-- TO DO --
What follows is a listing to transcribe exactly, leaving the pictures out.
── RECORDS FOR THE TASK
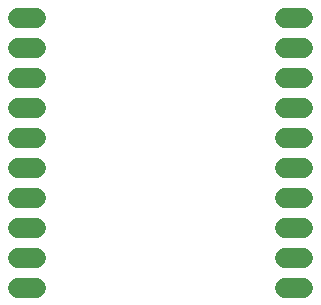
<source format=gbr>
G04 EAGLE Gerber RS-274X export*
G75*
%MOMM*%
%FSLAX34Y34*%
%LPD*%
%INSoldermask Bottom*%
%IPPOS*%
%AMOC8*
5,1,8,0,0,1.08239X$1,22.5*%
G01*
G04 Define Apertures*
%ADD10C,1.727200*%
D10*
X71120Y109196D02*
X55880Y109196D01*
X55880Y134596D02*
X71120Y134596D01*
X71120Y159996D02*
X55880Y159996D01*
X55880Y185396D02*
X71120Y185396D01*
X71120Y210796D02*
X55880Y210796D01*
X55880Y236196D02*
X71120Y236196D01*
X71120Y261596D02*
X55880Y261596D01*
X55880Y286996D02*
X71120Y286996D01*
X71120Y312396D02*
X55880Y312396D01*
X55880Y337796D02*
X71120Y337796D01*
X282280Y337796D02*
X297520Y337796D01*
X297520Y312396D02*
X282280Y312396D01*
X282280Y286996D02*
X297520Y286996D01*
X297520Y261596D02*
X282280Y261596D01*
X282280Y236196D02*
X297520Y236196D01*
X297520Y210796D02*
X282280Y210796D01*
X282280Y185396D02*
X297520Y185396D01*
X297520Y159996D02*
X282280Y159996D01*
X282280Y134596D02*
X297520Y134596D01*
X297520Y109196D02*
X282280Y109196D01*
M02*

</source>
────
-- YOUR SOLUTION --
<source format=gbr>
G04 EAGLE Gerber RS-274X export*
G75*
%MOMM*%
%FSLAX34Y34*%
%LPD*%
%INSoldermask Bottom*%
%IPPOS*%
%AMOC8*
5,1,8,0,0,1.08239X$1,22.5*%
G01*
G04 Define Apertures*
%ADD10C,1.727200*%
D10*
X71120Y109196D02*
X55880Y109196D01*
X55880Y134596D02*
X71120Y134596D01*
X71120Y159996D02*
X55880Y159996D01*
X55880Y185396D02*
X71120Y185396D01*
X71120Y210796D02*
X55880Y210796D01*
X55880Y236196D02*
X71120Y236196D01*
X71120Y261596D02*
X55880Y261596D01*
X55880Y286996D02*
X71120Y286996D01*
X71120Y312396D02*
X55880Y312396D01*
X55880Y337796D02*
X71120Y337796D01*
X282280Y337796D02*
X297520Y337796D01*
X297520Y312396D02*
X282280Y312396D01*
X282280Y286996D02*
X297520Y286996D01*
X297520Y261596D02*
X282280Y261596D01*
X282280Y236196D02*
X297520Y236196D01*
X297520Y210796D02*
X282280Y210796D01*
X282280Y185396D02*
X297520Y185396D01*
X297520Y159996D02*
X282280Y159996D01*
X282280Y134596D02*
X297520Y134596D01*
X297520Y109196D02*
X282280Y109196D01*
M02*

</source>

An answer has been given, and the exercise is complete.